Emily Jansen

Personal information
- Nationality: Australia
- Born: 19 December 1977 (age 48) Geelong, Victoria, Australia

Sport
- Country: Australia
- Sport: Para-alpine skiing

Achievements and titles
- Paralympic finals: 2006 Winter Paralympics

= Emily Rahles-Rahbula =

Australian para-alpine skier

Emily Rahles-Rahbula (née Jansen; born 19 December 1977) is an Australian Para-alpine amputee skier. She competed at the 2006 Winter Paralympics in Turin, Italy, and became Australia's first female Winter Paralympian.

==Personal==
Emily Jansen was born on 19 December 1977 in Geelong, Victoria, Australia. Jansen was diagnosed with osteosarcoma, a rare form of bone cancer in her second year of university in 1997, which resulted in the loss of her right leg above the knee.

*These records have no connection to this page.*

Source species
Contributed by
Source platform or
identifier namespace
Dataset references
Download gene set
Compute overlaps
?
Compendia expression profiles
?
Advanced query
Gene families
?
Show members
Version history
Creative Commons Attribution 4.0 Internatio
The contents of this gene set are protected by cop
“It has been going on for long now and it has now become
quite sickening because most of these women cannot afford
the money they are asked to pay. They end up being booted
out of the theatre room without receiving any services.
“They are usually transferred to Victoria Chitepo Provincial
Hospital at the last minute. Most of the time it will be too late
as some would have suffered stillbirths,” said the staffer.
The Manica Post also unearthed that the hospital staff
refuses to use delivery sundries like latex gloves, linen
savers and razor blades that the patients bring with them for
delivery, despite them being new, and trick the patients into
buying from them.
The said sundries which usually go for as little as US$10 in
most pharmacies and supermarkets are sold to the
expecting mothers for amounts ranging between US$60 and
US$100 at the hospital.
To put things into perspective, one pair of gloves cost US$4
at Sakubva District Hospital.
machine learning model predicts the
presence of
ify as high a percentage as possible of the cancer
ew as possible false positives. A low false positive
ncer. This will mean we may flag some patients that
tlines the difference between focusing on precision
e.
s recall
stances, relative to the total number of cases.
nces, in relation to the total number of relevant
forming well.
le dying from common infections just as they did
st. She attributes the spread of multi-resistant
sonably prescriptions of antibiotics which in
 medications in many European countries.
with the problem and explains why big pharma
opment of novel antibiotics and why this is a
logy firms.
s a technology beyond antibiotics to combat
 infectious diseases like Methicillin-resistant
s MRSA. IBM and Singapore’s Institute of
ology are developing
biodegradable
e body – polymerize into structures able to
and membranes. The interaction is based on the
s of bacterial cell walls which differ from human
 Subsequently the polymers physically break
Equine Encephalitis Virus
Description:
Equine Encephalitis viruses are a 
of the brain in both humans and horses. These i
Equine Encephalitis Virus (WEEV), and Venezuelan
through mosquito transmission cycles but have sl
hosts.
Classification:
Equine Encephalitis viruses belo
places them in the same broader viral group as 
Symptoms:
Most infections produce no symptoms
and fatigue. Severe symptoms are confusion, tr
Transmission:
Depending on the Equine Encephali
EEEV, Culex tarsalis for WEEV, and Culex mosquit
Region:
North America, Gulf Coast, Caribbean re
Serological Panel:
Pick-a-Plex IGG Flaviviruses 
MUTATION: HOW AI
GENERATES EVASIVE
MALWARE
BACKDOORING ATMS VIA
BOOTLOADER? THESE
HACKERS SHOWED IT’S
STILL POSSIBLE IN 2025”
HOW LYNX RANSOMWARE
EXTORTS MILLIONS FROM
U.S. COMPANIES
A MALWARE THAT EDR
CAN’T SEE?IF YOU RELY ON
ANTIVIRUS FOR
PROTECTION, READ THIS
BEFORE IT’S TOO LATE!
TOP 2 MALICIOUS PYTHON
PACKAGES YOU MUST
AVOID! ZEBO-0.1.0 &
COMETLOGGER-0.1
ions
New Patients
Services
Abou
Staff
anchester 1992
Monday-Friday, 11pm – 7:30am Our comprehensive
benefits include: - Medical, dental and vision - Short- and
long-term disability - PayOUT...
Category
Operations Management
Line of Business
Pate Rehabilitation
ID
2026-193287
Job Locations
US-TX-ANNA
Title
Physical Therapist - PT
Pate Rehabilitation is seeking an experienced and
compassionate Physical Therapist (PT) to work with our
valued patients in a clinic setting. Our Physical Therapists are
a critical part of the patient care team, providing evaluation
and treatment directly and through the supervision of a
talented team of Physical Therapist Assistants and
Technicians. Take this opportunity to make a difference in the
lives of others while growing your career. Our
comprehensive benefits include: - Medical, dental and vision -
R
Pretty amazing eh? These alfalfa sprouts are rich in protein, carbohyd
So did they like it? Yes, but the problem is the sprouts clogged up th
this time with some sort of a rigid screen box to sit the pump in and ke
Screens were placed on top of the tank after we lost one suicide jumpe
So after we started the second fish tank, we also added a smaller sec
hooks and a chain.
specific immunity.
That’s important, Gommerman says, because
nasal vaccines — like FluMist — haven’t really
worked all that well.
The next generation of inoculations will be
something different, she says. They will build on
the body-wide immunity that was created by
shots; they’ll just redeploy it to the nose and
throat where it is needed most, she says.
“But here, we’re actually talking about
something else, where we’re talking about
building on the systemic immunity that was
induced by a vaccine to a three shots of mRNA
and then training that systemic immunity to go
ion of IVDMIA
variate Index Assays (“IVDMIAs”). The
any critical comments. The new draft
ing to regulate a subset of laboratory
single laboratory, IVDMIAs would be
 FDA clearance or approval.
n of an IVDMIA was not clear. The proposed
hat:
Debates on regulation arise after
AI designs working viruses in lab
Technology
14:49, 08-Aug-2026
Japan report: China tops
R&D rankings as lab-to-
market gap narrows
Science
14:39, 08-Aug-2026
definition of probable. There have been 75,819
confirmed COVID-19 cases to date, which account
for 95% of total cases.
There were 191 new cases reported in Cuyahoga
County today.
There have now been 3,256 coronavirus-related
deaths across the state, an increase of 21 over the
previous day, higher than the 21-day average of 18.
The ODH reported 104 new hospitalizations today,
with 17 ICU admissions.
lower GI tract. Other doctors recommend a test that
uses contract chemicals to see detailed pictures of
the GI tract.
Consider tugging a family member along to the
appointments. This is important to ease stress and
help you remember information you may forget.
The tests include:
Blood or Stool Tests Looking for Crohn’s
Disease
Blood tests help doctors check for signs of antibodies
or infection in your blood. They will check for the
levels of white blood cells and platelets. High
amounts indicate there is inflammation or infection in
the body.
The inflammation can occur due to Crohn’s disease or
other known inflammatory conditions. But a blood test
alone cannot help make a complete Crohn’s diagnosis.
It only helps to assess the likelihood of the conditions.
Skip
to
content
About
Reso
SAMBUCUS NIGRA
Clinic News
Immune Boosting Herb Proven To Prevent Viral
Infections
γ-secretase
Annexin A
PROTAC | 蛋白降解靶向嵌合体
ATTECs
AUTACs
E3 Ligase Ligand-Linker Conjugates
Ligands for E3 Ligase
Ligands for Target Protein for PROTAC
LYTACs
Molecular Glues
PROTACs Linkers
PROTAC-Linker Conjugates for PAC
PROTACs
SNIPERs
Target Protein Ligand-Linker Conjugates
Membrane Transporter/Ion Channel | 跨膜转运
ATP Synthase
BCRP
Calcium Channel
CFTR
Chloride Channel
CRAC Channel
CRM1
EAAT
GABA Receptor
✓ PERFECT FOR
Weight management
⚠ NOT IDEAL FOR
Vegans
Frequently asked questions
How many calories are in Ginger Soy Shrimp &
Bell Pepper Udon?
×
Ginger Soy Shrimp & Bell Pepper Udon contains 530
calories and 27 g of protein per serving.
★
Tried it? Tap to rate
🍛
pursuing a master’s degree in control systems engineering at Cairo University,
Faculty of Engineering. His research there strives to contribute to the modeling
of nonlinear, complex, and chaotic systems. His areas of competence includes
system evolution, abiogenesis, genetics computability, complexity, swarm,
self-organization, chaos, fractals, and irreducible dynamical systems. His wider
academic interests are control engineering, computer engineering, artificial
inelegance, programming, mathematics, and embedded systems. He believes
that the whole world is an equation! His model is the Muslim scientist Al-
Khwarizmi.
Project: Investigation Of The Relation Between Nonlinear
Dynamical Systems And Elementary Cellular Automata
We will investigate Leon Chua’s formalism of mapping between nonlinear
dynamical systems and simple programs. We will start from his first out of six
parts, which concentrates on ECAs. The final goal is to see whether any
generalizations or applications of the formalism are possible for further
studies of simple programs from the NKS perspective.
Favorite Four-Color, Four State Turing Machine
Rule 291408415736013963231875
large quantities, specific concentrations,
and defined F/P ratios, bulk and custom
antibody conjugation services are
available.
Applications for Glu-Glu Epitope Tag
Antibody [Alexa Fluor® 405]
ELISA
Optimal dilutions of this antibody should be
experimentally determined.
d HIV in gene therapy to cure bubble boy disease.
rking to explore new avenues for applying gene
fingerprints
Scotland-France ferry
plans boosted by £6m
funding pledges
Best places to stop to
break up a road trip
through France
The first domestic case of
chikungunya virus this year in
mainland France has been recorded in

She has a Chemical Engineering/Science degree from University of Melbourne and has been employed as a chemical engineer.

She married Australian para alpine skier Cameron Rahles-Rahbula on 4 December 2010. They have two sons, named Archie and Finn.

==Skiing==
After her amputation, Jansen took up wheelchair basketball and skiing. Jansen was spotted skiing with her family in Mount Buller, Victoria and invited to attend a talent identification camp before joining the Australian Winter Paralympic squad in 2004. She competed as a single above the knee amputee (LW2). in 2005, Jansen competed for Australia for the first time and won two bronze medals in the giant slalom and super giant slalom in the NorthAm and Europa Cup seasons.

She became Australia's first female to compete at the Winter Paralympics after being selected on the 2006 Australian Winter Paralympic Team at Turin, Italy. At Torino, she completed in two events - Women's Giant Slalom Standing (21st) and Women's Slalom Standing (did not finish).